Search code examples
phpweb-scrapinglocalizationnumericseparator

How to get the current decimal/thousand separator for an unknown number


I have to insert into the database a number acquired from various sites for which I don't know what the decimal separator/thousand separator is.

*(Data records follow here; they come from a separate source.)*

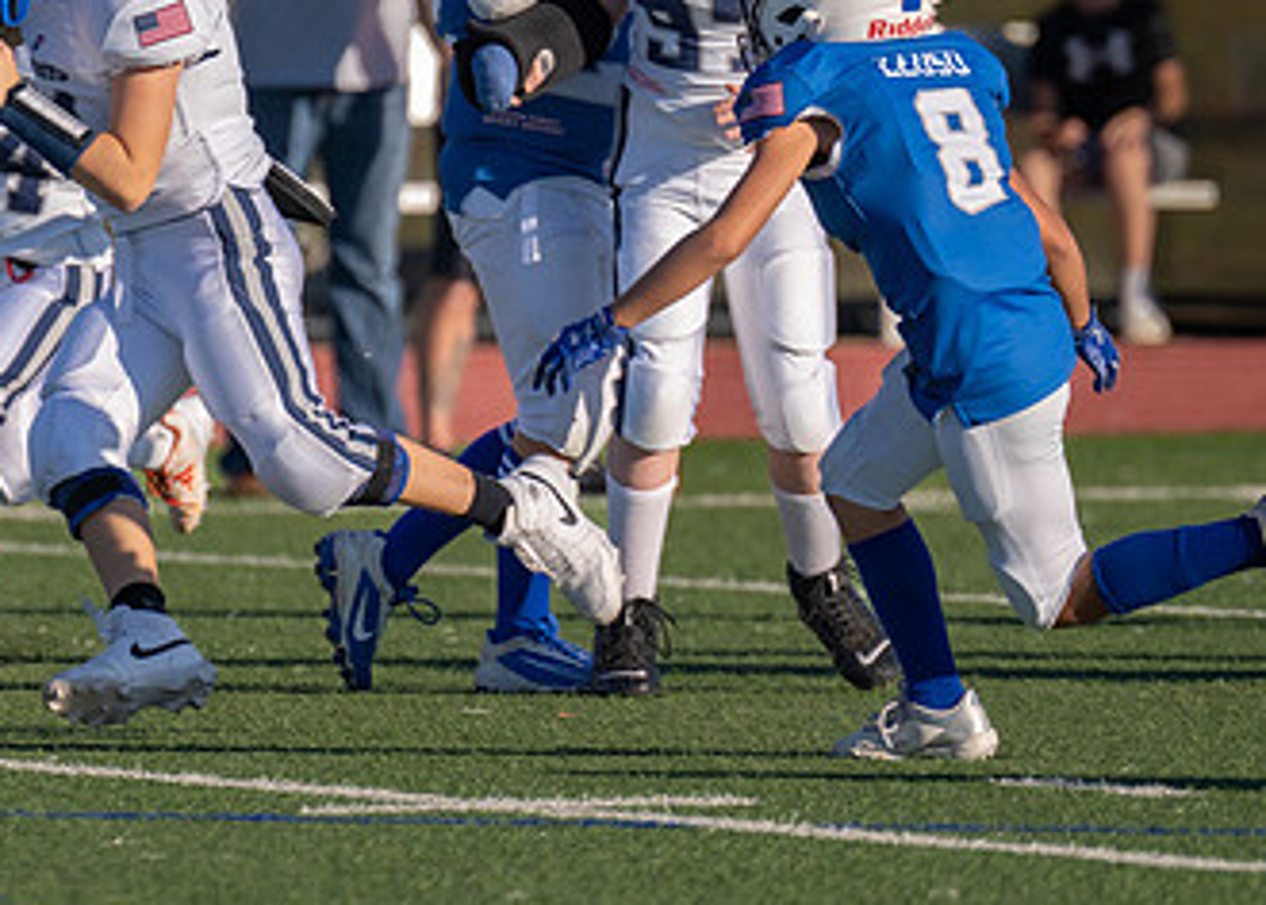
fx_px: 25791
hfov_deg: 2.8
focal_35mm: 717
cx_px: 152
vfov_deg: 2.0
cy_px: 308
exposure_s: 1/2500
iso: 200
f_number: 4
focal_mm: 280
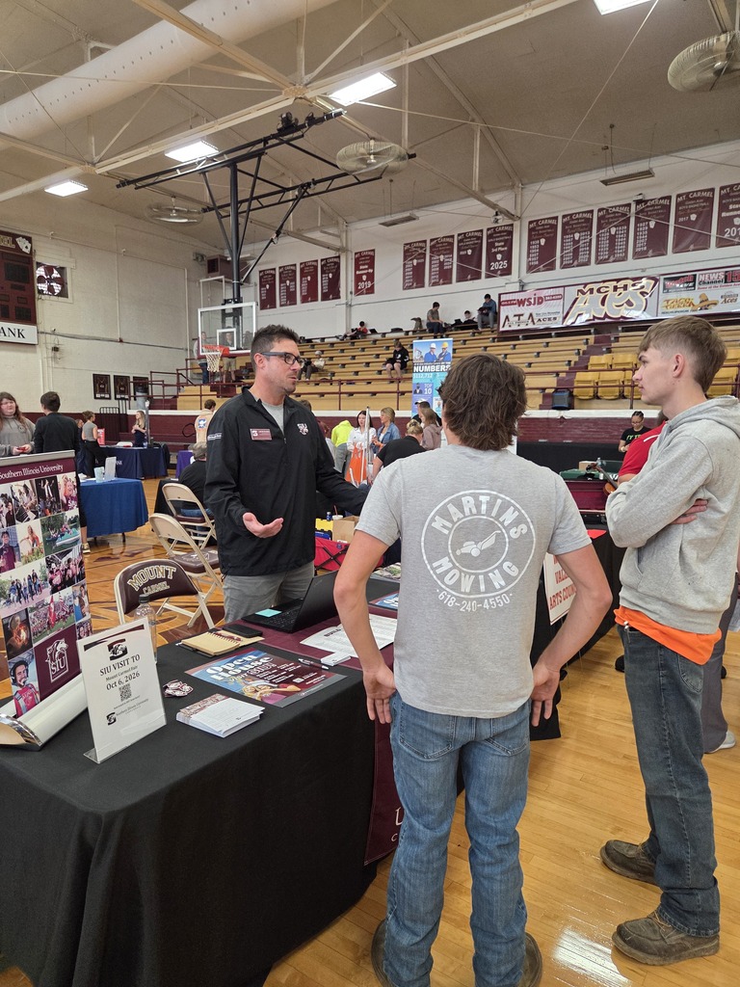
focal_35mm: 23
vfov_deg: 73.9
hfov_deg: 58.9
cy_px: 494
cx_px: 370
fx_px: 656
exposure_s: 1/120
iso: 320
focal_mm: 5.4
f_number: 1.8
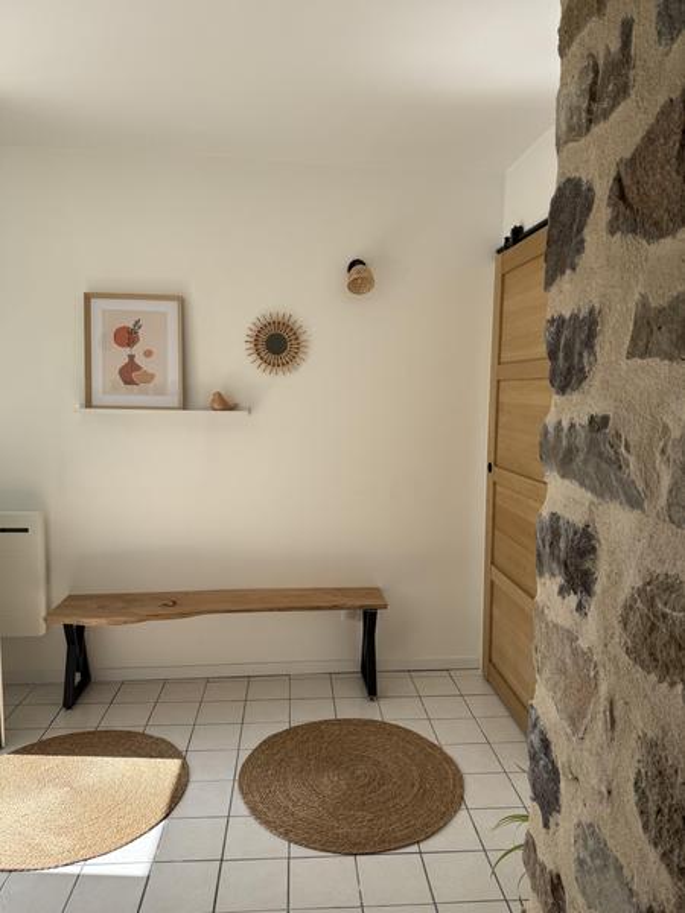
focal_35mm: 24
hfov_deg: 56.8
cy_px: 456
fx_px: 633
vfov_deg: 71.6
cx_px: 342
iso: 80
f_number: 1.78
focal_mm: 6.76
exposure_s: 1/1770
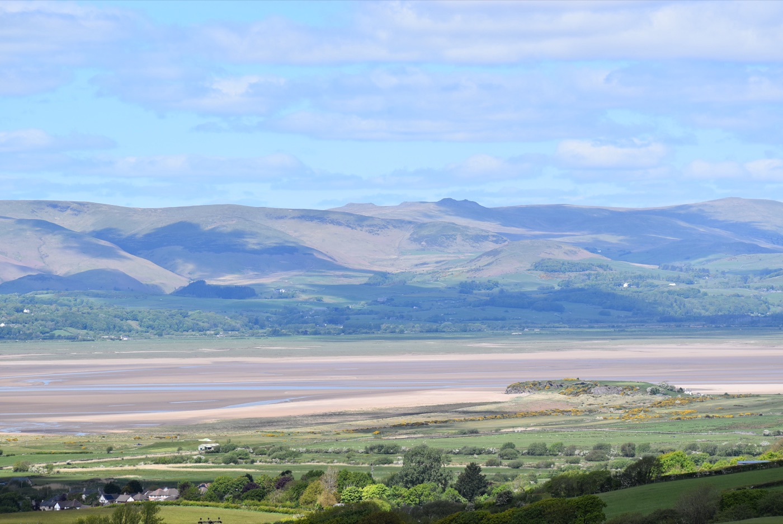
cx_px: 392
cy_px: 262
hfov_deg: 13.7
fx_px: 3265
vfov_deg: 9.2
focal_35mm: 150
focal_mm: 100
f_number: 7.1
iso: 200
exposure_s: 1/1000
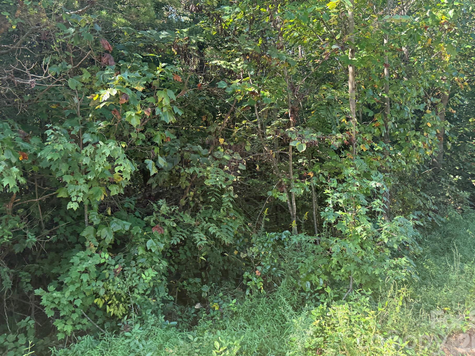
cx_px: 247
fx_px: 370
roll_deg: -3.9
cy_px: 161
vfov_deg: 51.3
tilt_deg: +1.9
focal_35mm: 27
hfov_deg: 65.3
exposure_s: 1/325
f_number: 1.78
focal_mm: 6.76
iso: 100
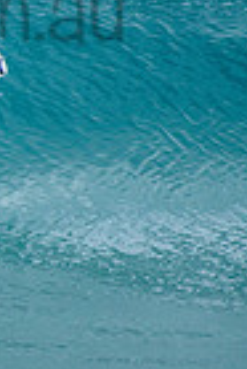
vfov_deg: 1.0
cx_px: -157
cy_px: -20
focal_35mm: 2083
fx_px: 21383
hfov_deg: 0.7
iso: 400
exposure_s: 1/2000
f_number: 5.6
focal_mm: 500
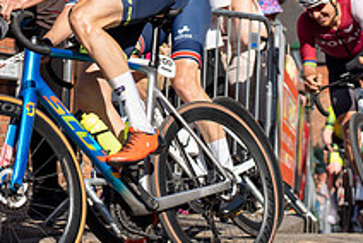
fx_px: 1545
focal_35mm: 153
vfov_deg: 8.9
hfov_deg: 13.4
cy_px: -21
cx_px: 98
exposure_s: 1/1000
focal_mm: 56
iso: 100
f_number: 3.5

Input numbers that express the value 1000 could be:

1,000.00
1,000.000
1.000,00
1.000,000

Input numbers that express the value 1 could be:

1.00
1.000
1,00
1,000

Of course, the number as well as the decimals can vary.


Solution

  • The last occurring dot or comma will be the decimal separator according to your explanation. Split on the last symbol to access the integer, separator, and decimal value. Then process/format those parts as needed.

    Code: (Demo)

    $tests = [
        '1,000.00',
        '1,000.000',
        '1.000,00',
        '1.000,000',
        '1.00',
        '1.000',
        '1,00',
        '1,000',
    ];
    
    foreach ($tests as $test) {
        [$int, $sep, $dec] = preg_split('/.*\K([.,])/', $test, 3, PREG_SPLIT_DELIM_CAPTURE);
        var_dump($test, $int, $sep, $dec);
        echo "\n";
    }
    

    Output:

    string(8) "1,000.00"
    string(5) "1,000"
    string(1) "."
    string(2) "00"
    
    string(9) "1,000.000"
    string(5) "1,000"
    string(1) "."
    string(3) "000"
    
    string(8) "1.000,00"
    string(5) "1.000"
    string(1) ","
    string(2) "00"
    
    string(9) "1.000,000"
    string(5) "1.000"
    string(1) ","
    string(3) "000"
    
    string(4) "1.00"
    string(1) "1"
    string(1) "."
    string(2) "00"
    
    string(5) "1.000"
    string(1) "1"
    string(1) "."
    string(3) "000"
    
    string(4) "1,00"
    string(1) "1"
    string(1) ","
    string(2) "00"
    
    string(5) "1,000"
    string(1) "1"
    string(1) ","
    string(3) "000"
    

    If your goal is to standardize the placeholders, you could only translate the non-standard placeholders. Any dot that is later followed by a comma and any comma that is not later followed by a dot needs to be changed. Demo

    var_export(
        preg_replace_callback(
            '/\.(?=.*,)|,(?=\d*$)/',
            fn($m) => ['.' => ',', ',' => '.'][$m[0]],
            $tests
        )
    );
    

    To remove thousand placeholders and standardize decimal placeholders, you can make two passes over the string. Demo

    var_export(
        preg_replace(
            ['/[.,](?=\d*[.,])/', '/,/'],  // match thousands, match comma decimals
            ['',                  '.'],    // remove thousands, replace comma decimals
            $tests
        )
    );
    

    If you want a binary outcome that presents the thousands and decimal placeholders for a given string, you can use this: Demo

    $result = [];
    foreach ($tests as $test) {
        $result[] = preg_match('/,\d*$/', $test)
            ? ['input' => $test, 'thousands' => '.', 'decimal' => ',']
            : ['input' => $test, 'thousands' => ',', 'decimal' => '.'];
    }
    var_export($result);